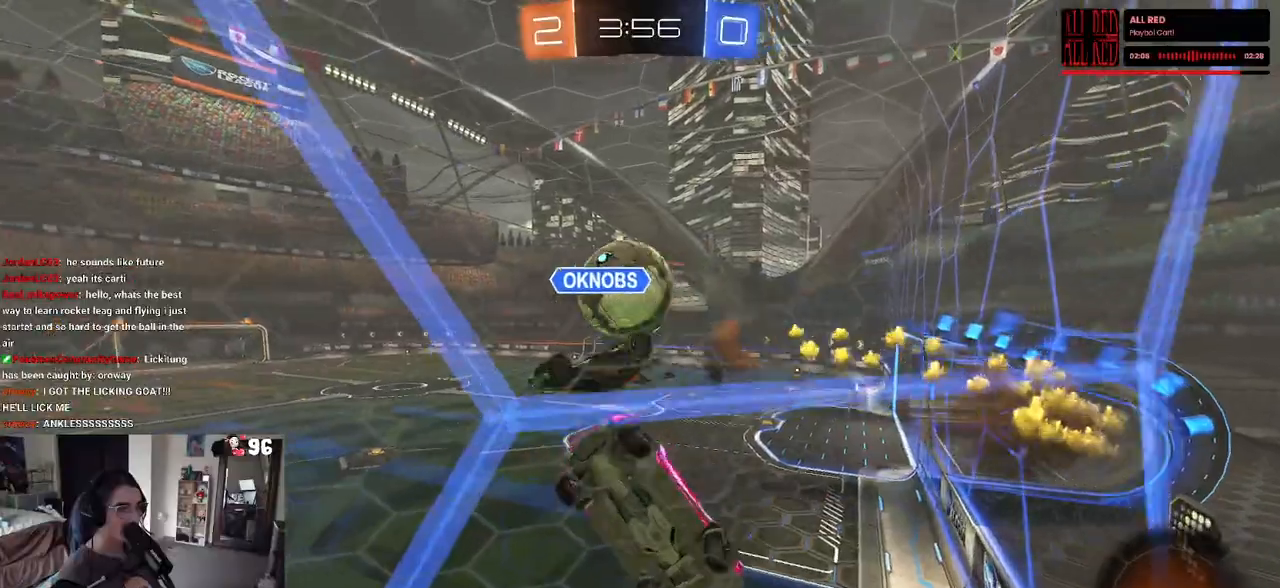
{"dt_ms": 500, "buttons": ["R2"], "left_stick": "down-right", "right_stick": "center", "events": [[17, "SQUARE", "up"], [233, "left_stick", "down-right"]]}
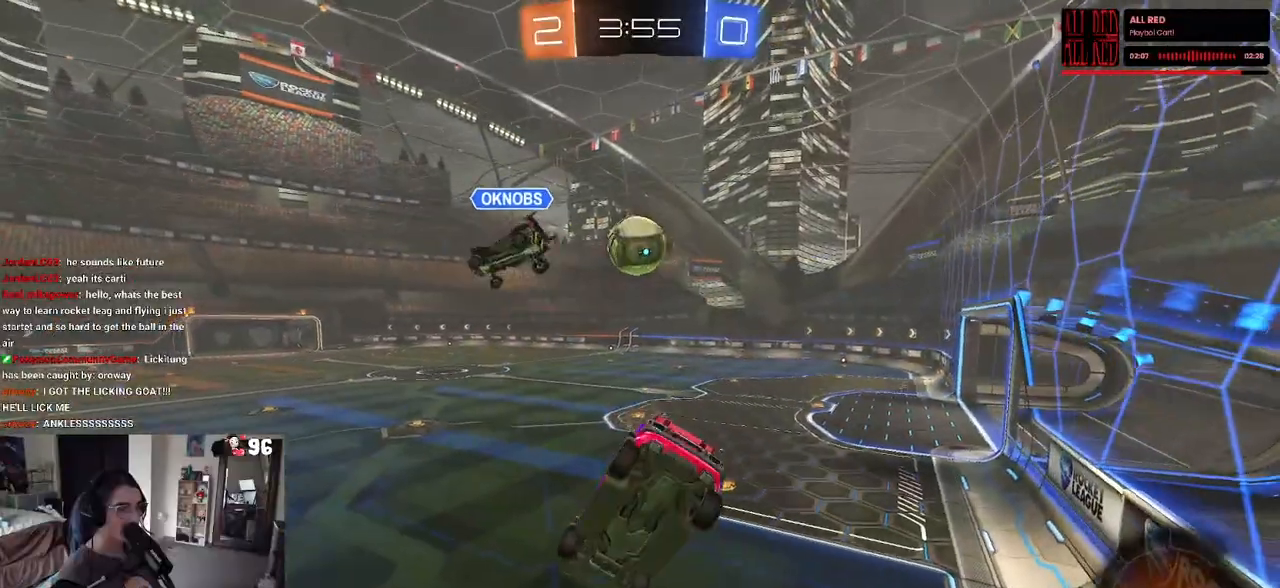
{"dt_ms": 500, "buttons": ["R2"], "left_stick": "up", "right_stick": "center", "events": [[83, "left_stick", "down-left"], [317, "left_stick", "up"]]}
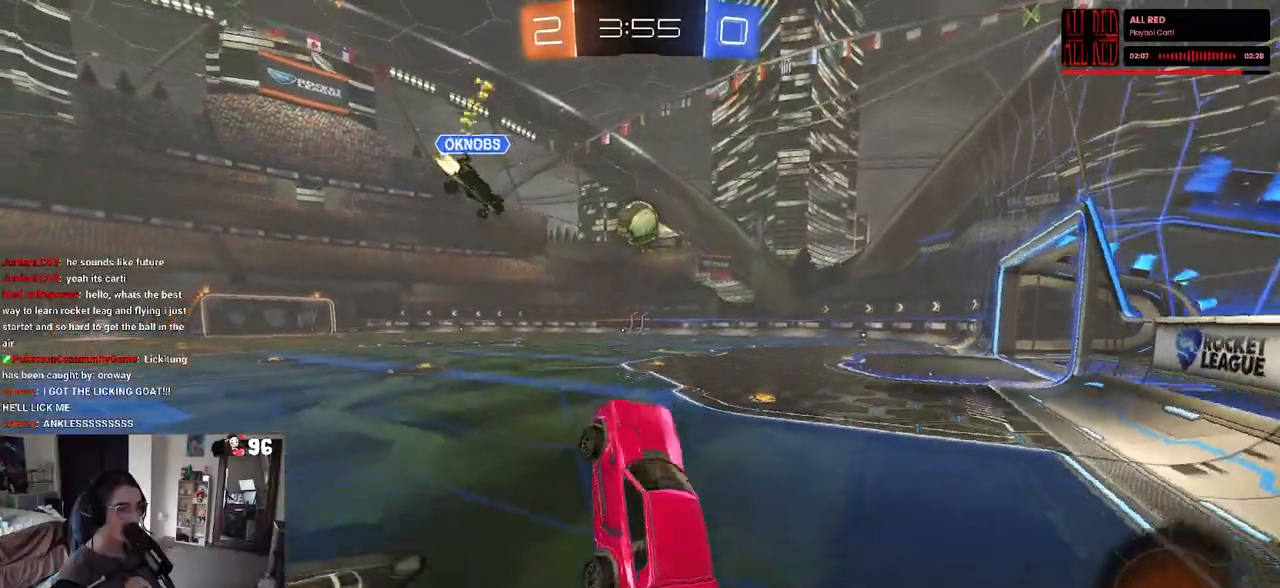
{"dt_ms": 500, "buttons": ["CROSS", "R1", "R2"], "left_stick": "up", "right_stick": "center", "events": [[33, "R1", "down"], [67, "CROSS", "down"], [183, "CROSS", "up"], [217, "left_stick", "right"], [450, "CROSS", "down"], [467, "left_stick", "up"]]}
---
** PROBLEM DETAILS **
Return the listing unchanged except for the pictures, which should be dropped.

** SOLUTION TO THE PROBLEM **
{"dt_ms": 500, "buttons": ["R2"], "left_stick": "down-right", "right_stick": "center", "events": [[17, "SQUARE", "up"], [233, "left_stick", "down-right"]]}
{"dt_ms": 500, "buttons": ["R2"], "left_stick": "up", "right_stick": "center", "events": [[83, "left_stick", "down-left"], [317, "left_stick", "up"]]}
{"dt_ms": 500, "buttons": ["CROSS", "R1", "R2"], "left_stick": "up", "right_stick": "center", "events": [[33, "R1", "down"], [67, "CROSS", "down"], [183, "CROSS", "up"], [217, "left_stick", "right"], [450, "CROSS", "down"], [467, "left_stick", "up"]]}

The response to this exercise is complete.